Not all potential products are worth pursuing: While the company breeds both proprietary raspberries and blackberries, so far it’s steered clear of breeding black raspberries. And even its blackberry breeding program was not launched until Driscoll’s saw signs of improvement.
“Most public varieties, while beautiful and black, were really, really sour and not very good tasting,” he said. “It was really some of the breakthroughs that we had on flavor that set the category rolling.”
There’s not a lot of mystery in the fruit business, he said. Consumers just buy fruit because it tastes good. Getting the fruit to them at a reasonable price, though, is often a challenge.
Like many markets in agriculture, berry growers have had a chronic shortage of labor for four or five years, so long-term and chronic that the company is looking at options for mechanical harvesting.
While there are many factors to the labor issue – birth rates in Mexico are down, California wage rates are scheduled to increase to $15 per hour by 2023 – there’s no denying the scale of the problem. Bjorn said that roughly two-thirds of the costs of California strawberry farming are labor, and those costs will only continue to increase.
One short-term idea is growing strawberries on tables, thus opening up the harvesting labor to workers in a wider age group.
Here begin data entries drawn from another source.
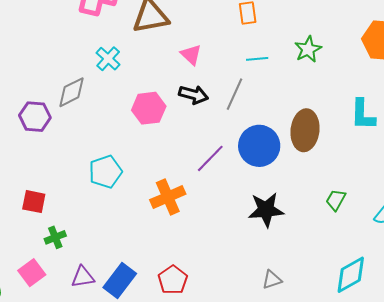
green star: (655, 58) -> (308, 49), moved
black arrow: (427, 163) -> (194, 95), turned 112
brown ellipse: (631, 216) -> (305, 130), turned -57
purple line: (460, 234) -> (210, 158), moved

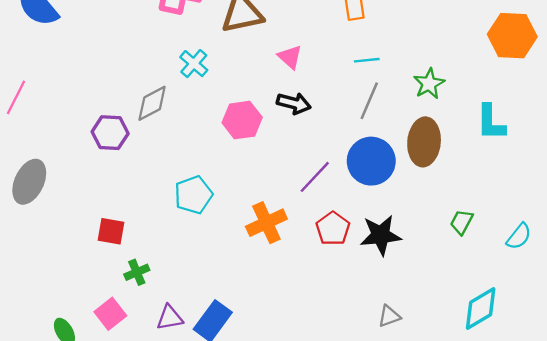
green star: (308, 49) -> (429, 84), moved
gray line: (235, 94) -> (369, 101), moved
red pentagon: (173, 280) -> (333, 229), moved

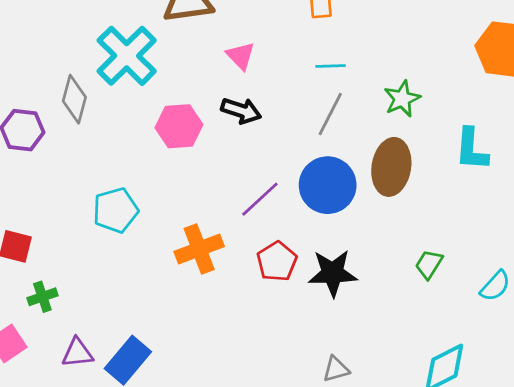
cyan cross: (194, 64) -> (127, 56), size x1.8
gray diamond: (152, 103) -> (74, 99), turned -51

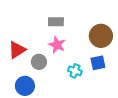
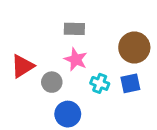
cyan cross: (75, 71) -> (100, 83), moved
blue circle: (25, 86) -> (68, 114), moved

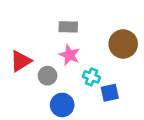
blue square: (130, 83) -> (110, 93), moved

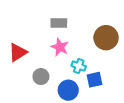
gray circle: (48, 76) -> (41, 77), moved
blue circle: (62, 105) -> (68, 90), moved

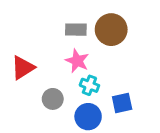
brown circle: (106, 38) -> (111, 30), moved
cyan cross: (79, 66) -> (89, 85), moved

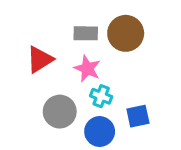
red triangle: (23, 68) -> (40, 59), moved
gray circle: (53, 99) -> (60, 112), size x1.4

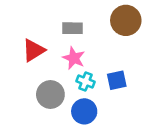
brown circle: (126, 33) -> (126, 20), moved
blue square: (138, 116) -> (117, 80), moved

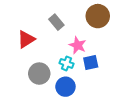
gray rectangle: (73, 28) -> (56, 22), turned 49
pink star: (74, 58) -> (78, 45), moved

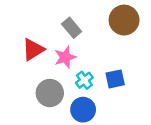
pink star: (78, 45) -> (65, 57), moved, turned 30
cyan cross: (66, 63) -> (84, 80), turned 32

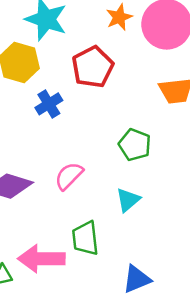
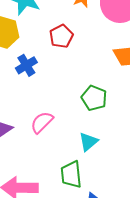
red pentagon: (93, 67) -> (61, 36), size x0.7
green trapezoid: (85, 238) -> (71, 174), moved

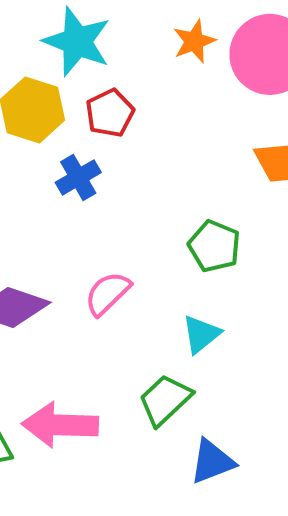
red pentagon: (61, 36) -> (110, 113), moved
green trapezoid: (71, 174) -> (165, 400), turned 52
This technique is already used at Driscoll’s to some extent – Bjorn said a Driscoll’s partner in the UK grows 85 percent of its strawberries that way.
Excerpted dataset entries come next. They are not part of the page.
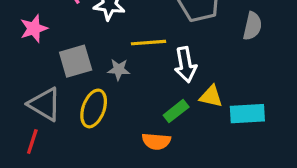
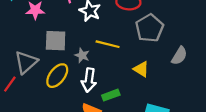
white arrow: (186, 65) -> (89, 80), moved
yellow triangle: (211, 96) -> (141, 69), moved
gray triangle: (45, 104) -> (26, 62), turned 30

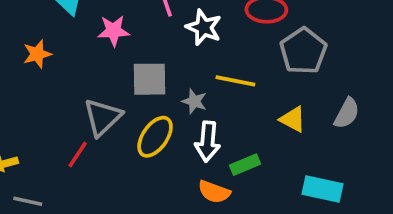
gray semicircle: (179, 56) -> (347, 113), moved

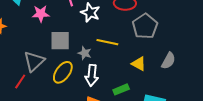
green rectangle: (245, 165) -> (121, 89), moved

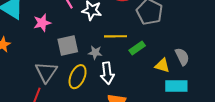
gray semicircle: (168, 61) -> (182, 57), moved, turned -42
yellow triangle: (139, 64) -> (162, 66), moved
green rectangle: (121, 89) -> (137, 48), moved

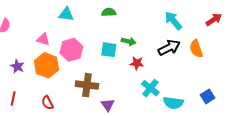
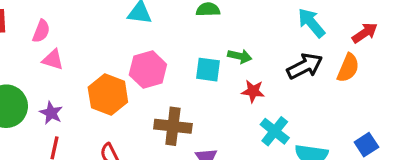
red arrow: (214, 20) -> (365, 33), moved
pink triangle: (43, 39) -> (53, 60), moved
orange semicircle: (196, 49) -> (348, 68), turned -138
purple star: (17, 66) -> (51, 113), moved

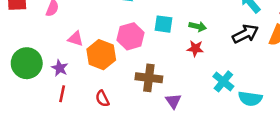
pink triangle: (53, 60) -> (76, 39), moved
cyan square: (208, 70) -> (164, 24), moved
red star: (253, 91) -> (195, 49), moved

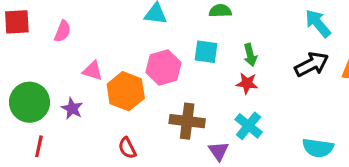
green arrow: (198, 27) -> (250, 55), turned 63
cyan cross: (223, 81) -> (249, 126), moved
red line: (62, 94) -> (39, 146), moved

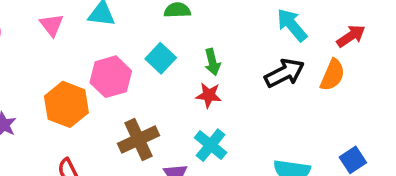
cyan square: (206, 52) -> (161, 58), turned 35
pink triangle: (93, 71) -> (52, 25), moved, turned 35
brown cross: (187, 121) -> (138, 140), turned -32

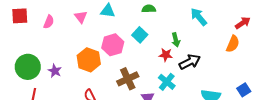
cyan arrow: (292, 25) -> (199, 17), moved
green arrow: (212, 62) -> (176, 40), moved
black arrow: (284, 73) -> (190, 62), moved

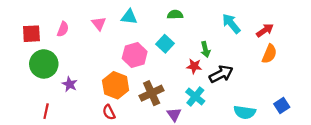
red square: (20, 16) -> (31, 34), moved
red arrow: (243, 23) -> (265, 30), moved
orange hexagon: (89, 60) -> (116, 85), moved
green circle: (28, 67) -> (44, 64), moved

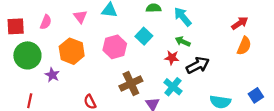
cyan arrow: (231, 24) -> (183, 17), moved
green arrow: (205, 49) -> (183, 41), turned 128
orange hexagon: (116, 85) -> (72, 51), moved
But, with an eye to long-term solutions, Driscoll’s has also begun investing in robotic harvesting.
“We are not the only ones that are doing this,” Bjorn said. “We are aware of at least six serious, legitimate, strawberry robotic harvesting projects worldwide. And we are participating in some of them, and staying very close to all of them.”
Driscoll’s own project is called Agrobot. Development, he said, is based in California, although the machine’s inventor is Spanish. Bjorn thinks the robot will eventually become part of the answer for reducing the demand for labor.
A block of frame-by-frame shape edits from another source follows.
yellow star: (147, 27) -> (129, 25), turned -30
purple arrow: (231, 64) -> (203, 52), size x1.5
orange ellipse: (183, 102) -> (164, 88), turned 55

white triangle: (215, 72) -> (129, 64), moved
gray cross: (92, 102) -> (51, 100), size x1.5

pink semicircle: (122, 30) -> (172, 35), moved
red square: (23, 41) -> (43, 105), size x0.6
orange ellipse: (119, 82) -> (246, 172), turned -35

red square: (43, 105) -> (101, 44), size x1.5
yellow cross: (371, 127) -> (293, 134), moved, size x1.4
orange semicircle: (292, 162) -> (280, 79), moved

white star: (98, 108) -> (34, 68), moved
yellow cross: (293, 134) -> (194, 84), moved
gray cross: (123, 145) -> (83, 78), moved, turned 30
“You can call that a little bit out there, maybe sci-fi,” he said. “But it actually is making a lot of progress.” And, he said, it’s realistic that the robots will be assisting with strawberry harvests in four to five years.
Using robotics in raspberries and blackberries is much more difficult. The fruits are more delicate, sometimes found inside the middle of the plant, and the plants don’t grow in reliable patterns.
“There, what we think has to happen is, fundamentally the way we grow these berries has to change,” Bjorn said. What’s needed, he said, is something similar to how tomatoes or bell peppers are already being grown in greenhouses – something that would “bring the fruit to the harvester.”
And, in the middle of all of the planning for mechanical harvesting, he can’t lose sight of the primary goal: high-quality berries that taste good.
“If you lower the quality, you’re going to lower the demand,” he said.
Quality is king, and Bjorn said Driscoll’s research and development costs are roughly four times that of its marketing costs.
But Driscoll’s has also given serious thought to how consumers react to the berries, in recent years launching marketing campaigns like “berry joy” and “berry together.” The goal is to help consumers connect emotionally with consuming berries.
“It turns out the consumers actually have a very strong opinion about berries,” Bjorn said.
The goal of the campaigns, he said, was to make the brand “a little less serious” than it had been in the past.
“We’re still all about the berries,” Bjorn said. “But we also want this brand to connect with consumers emotionally, because in the end, if you connect with consumers emotionally – if you can do that – then the consumers become much stronger advocates for you.”
Top photo: Driscoll’s has invested in development of a robotic strawberry picker called Agrobot that was invented in Spain.